“It may be getting closer to the moment where the Tigers have to release Willis and start chowing down on his $22 million contract. Better have the Pepto-Bismol at the ready.”


The news on Dontrelle Willis just keeps getting weirder and, dare I say, sadder.

The Tigers placed the lefty on the disabled list to begin the season. But this isn’t any normal, run-of-the-mill DL placement. This isn’t a knee, or an elbow, or a shoulder problem.

The Tigers placed Willis on the DL for anxiety. Yep.

As in, “We don’t really know WHAT the heck is wrong with this guy — except that it’s between the ears.”

Willis, who’s struggled with control ever since coming to the Tigers from Florida a year ago, seems to have this propensity, now, to have good command in simulated games and between-appearance bullpen sessions.

Then, when the bright lights get turned on, Willis gets stage fright. Or something.
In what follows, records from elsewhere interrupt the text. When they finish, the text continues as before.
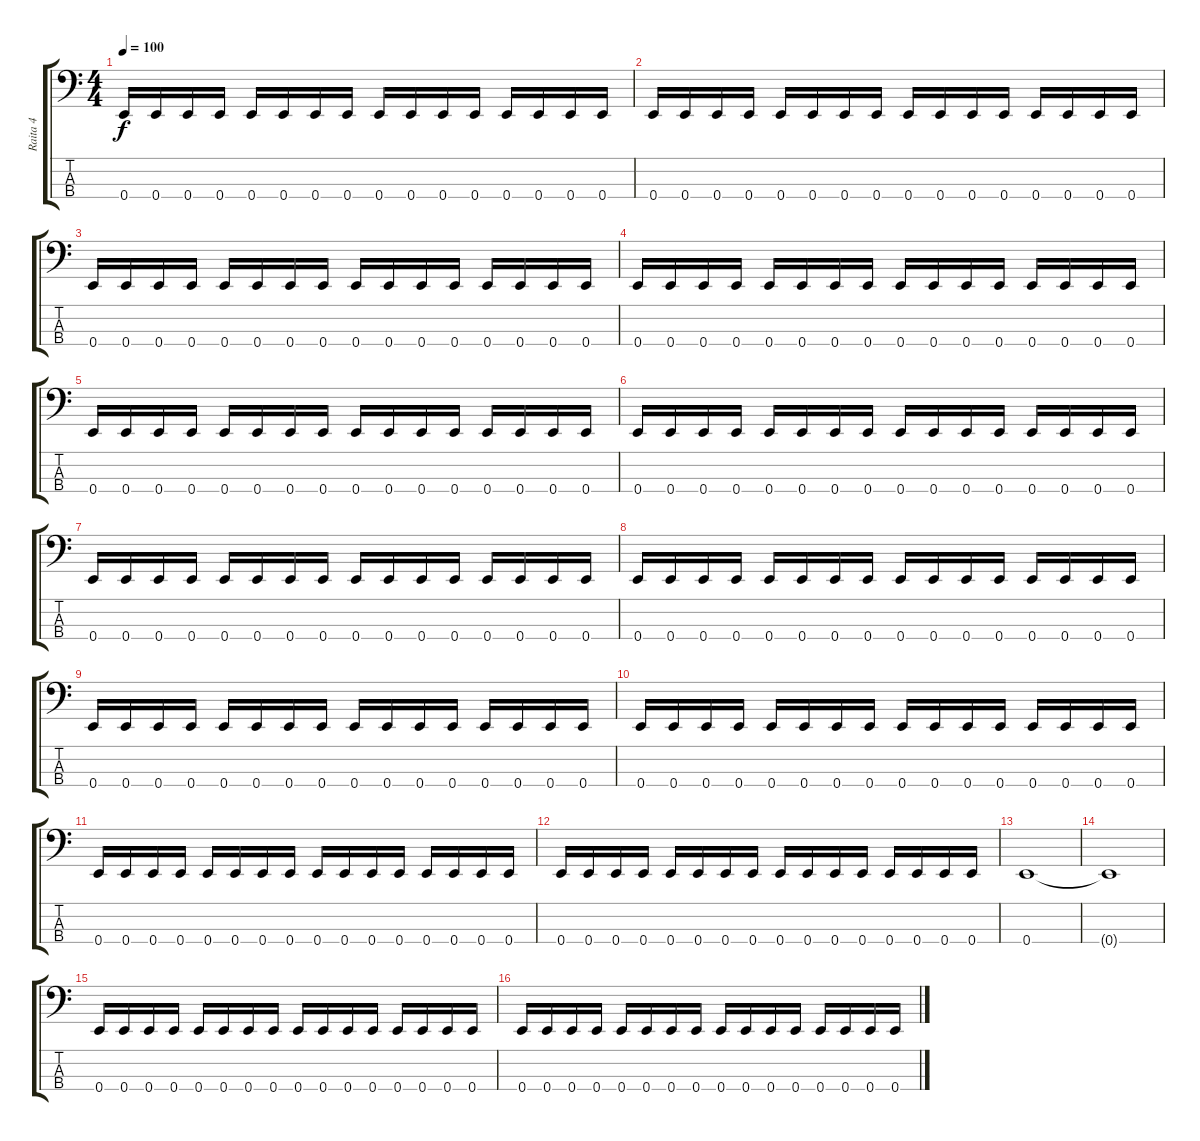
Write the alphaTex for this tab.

\track ("Raita 4" "Raita 4") {instrument electricbassfinger}
\staff {score tabs}
\tuning (G2 D2 A1 E1) {hide}
\ts (4 4)
\tempo 100
\clef f4
\ks c
0.4.16{dy f} 0.4.16 0.4.16 0.4.16 0.4.16 0.4.16 0.4.16 0.4.16 0.4.16 0.4.16 0.4.16 0.4.16 0.4.16 0.4.16 0.4.16 0.4.16 |
0.4.16 0.4.16 0.4.16 0.4.16 0.4.16 0.4.16 0.4.16 0.4.16 0.4.16 0.4.16 0.4.16 0.4.16 0.4.16 0.4.16 0.4.16 0.4.16 |
0.4.16 0.4.16 0.4.16 0.4.16 0.4.16 0.4.16 0.4.16 0.4.16 0.4.16 0.4.16 0.4.16 0.4.16 0.4.16 0.4.16 0.4.16 0.4.16 |
0.4.16 0.4.16 0.4.16 0.4.16 0.4.16 0.4.16 0.4.16 0.4.16 0.4.16 0.4.16 0.4.16 0.4.16 0.4.16 0.4.16 0.4.16 0.4.16 |
0.4.16 0.4.16 0.4.16 0.4.16 0.4.16 0.4.16 0.4.16 0.4.16 0.4.16 0.4.16 0.4.16 0.4.16 0.4.16 0.4.16 0.4.16 0.4.16 |
0.4.16 0.4.16 0.4.16 0.4.16 0.4.16 0.4.16 0.4.16 0.4.16 0.4.16 0.4.16 0.4.16 0.4.16 0.4.16 0.4.16 0.4.16 0.4.16 |
0.4.16 0.4.16 0.4.16 0.4.16 0.4.16 0.4.16 0.4.16 0.4.16 0.4.16 0.4.16 0.4.16 0.4.16 0.4.16 0.4.16 0.4.16 0.4.16 |
0.4.16 0.4.16 0.4.16 0.4.16 0.4.16 0.4.16 0.4.16 0.4.16 0.4.16 0.4.16 0.4.16 0.4.16 0.4.16 0.4.16 0.4.16 0.4.16 |
0.4.16 0.4.16 0.4.16 0.4.16 0.4.16 0.4.16 0.4.16 0.4.16 0.4.16 0.4.16 0.4.16 0.4.16 0.4.16 0.4.16 0.4.16 0.4.16 |
0.4.16 0.4.16 0.4.16 0.4.16 0.4.16 0.4.16 0.4.16 0.4.16 0.4.16 0.4.16 0.4.16 0.4.16 0.4.16 0.4.16 0.4.16 0.4.16 |
0.4.16 0.4.16 0.4.16 0.4.16 0.4.16 0.4.16 0.4.16 0.4.16 0.4.16 0.4.16 0.4.16 0.4.16 0.4.16 0.4.16 0.4.16 0.4.16 |
0.4.16 0.4.16 0.4.16 0.4.16 0.4.16 0.4.16 0.4.16 0.4.16 0.4.16 0.4.16 0.4.16 0.4.16 0.4.16 0.4.16 0.4.16 0.4.16 |
0.4.1 |
0.4{t}.1 |
0.4.16 0.4.16 0.4.16 0.4.16 0.4.16 0.4.16 0.4.16 0.4.16 0.4.16 0.4.16 0.4.16 0.4.16 0.4.16 0.4.16 0.4.16 0.4.16 |
0.4.16 0.4.16 0.4.16 0.4.16 0.4.16 0.4.16 0.4.16 0.4.16 0.4.16 0.4.16 0.4.16 0.4.16 0.4.16 0.4.16 0.4.16 0.4.16
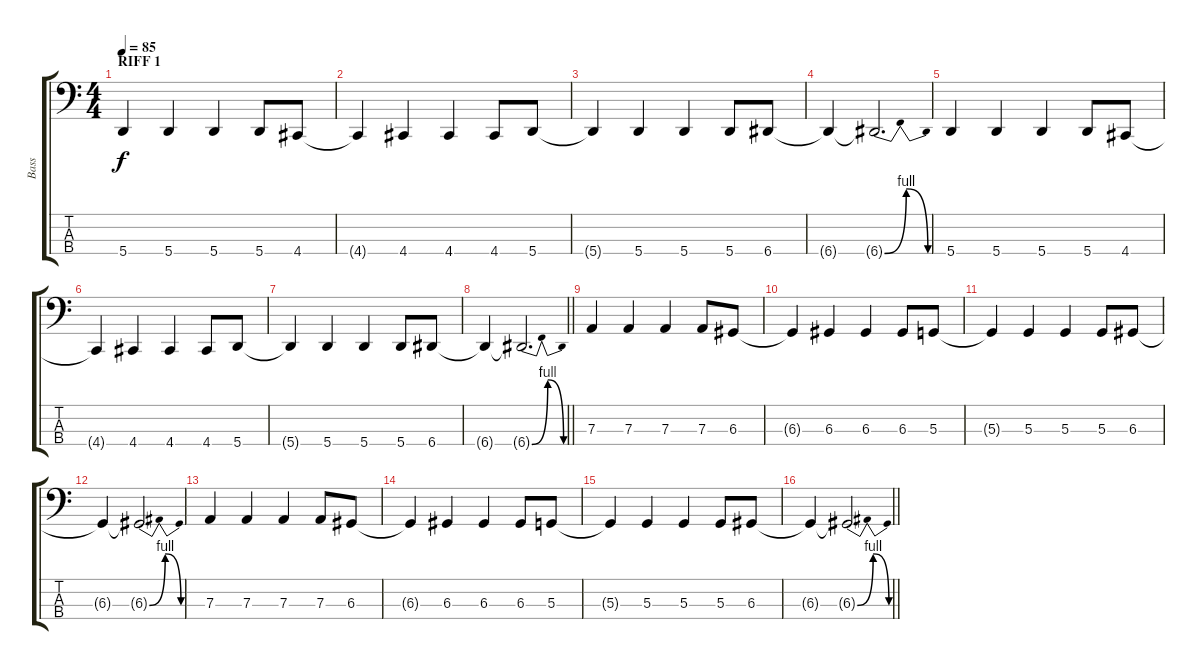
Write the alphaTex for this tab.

\track ("Bass" "Bass") {instrument electricbasspick}
\staff {score tabs}
\tuning (C2 G1 D1 A0) {hide}
\ts (4 4)
\section ("" "RIFF 1")
\tempo 85
\clef f4
\ks c
5.4.4{dy f} 5.4.4 5.4.4 5.4.8 4.4.8 |
4.4{t}.4 4.4.4 4.4.4 4.4.8 5.4.8 |
5.4{t}.4 5.4.4 5.4.4 5.4.8 6.4.8 |
6.4{t}.4 6.4{be (bendrelease 0 0 20 4 30 4 60 0) t}.2{d} |
5.4.4 5.4.4 5.4.4 5.4.8 4.4.8 |
4.4{t}.4 4.4.4 4.4.4 4.4.8 5.4.8 |
5.4{t}.4 5.4.4 5.4.4 5.4.8 6.4.8 |
\barLineRight lightlight
6.4{t}.4 6.4{be (bendrelease 0 0 20 4 30 4 60 0) t}.2{d} |
7.3.4 7.3.4 7.3.4 7.3.8 6.3.8 |
6.3{t}.4 6.3.4 6.3.4 6.3.8 5.3.8 |
5.3{t}.4 5.3.4 5.3.4 5.3.8 6.3.8 |
6.3{t}.4 6.3{be (bendrelease 0 0 20 4 30 4 60 0) t}.2{d} |
7.3.4 7.3.4 7.3.4 7.3.8 6.3.8 |
6.3{t}.4 6.3.4 6.3.4 6.3.8 5.3.8 |
5.3{t}.4 5.3.4 5.3.4 5.3.8 6.3.8 |
\barLineRight lightlight
6.3{t}.4 6.3{be (bendrelease 0 0 20 4 30 4 60 0) t}.2{d}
For when the games begin — and these are just spring training games, don’t forget — Willis loses it and seems to forget everything that he’s learned in simulation.

Not good.

I’ve been following the Tigers since 1971, and the closest thing that Willis’s case comes to in Detroit is the sad story of Kevin Saucier, which I’ve written of here before.

Saucier, also a lefty, had a marvelous 1981 in Detroit after coming over from the Phillies. He was the team’s closer and posted a fine under-2.00 ERA. He was lively and animated and would hop all over the field after saving another game for the Tigers.

Then, around mid-season in 1982, he feared for the safety of opposing batters and quit, on the spot.

And that’s not even all that close to the Willis situation.

Certainly, no Tiger in my lifetime has been sidelined because of anxiety. Jimmy Piersall never played for them, after all.

It’s disturbing, Willis’s condition. It has a lot of “he’s done” written all over it.

If a pitcher can’t do it during the games, then why bother with him?

It may be getting closer to the moment where the Tigers have to release Willis and start chowing down on his $22 million contract. Better have the Pepto-Bismol at the ready.

For my gig at The Baseball Page, I was commissioned to select five players from the American League who I thought were intriguing, for a variety of reasons, and who readers should keep an eye on in 2009. Willis was one of those players. You can read what I wrote here.

It looks like Dontrelle Willis might be on the verge of seeing it all go down the drain. Who gets placed on the DL for anxiety?

Better yet, who ever comes back from such a distinction?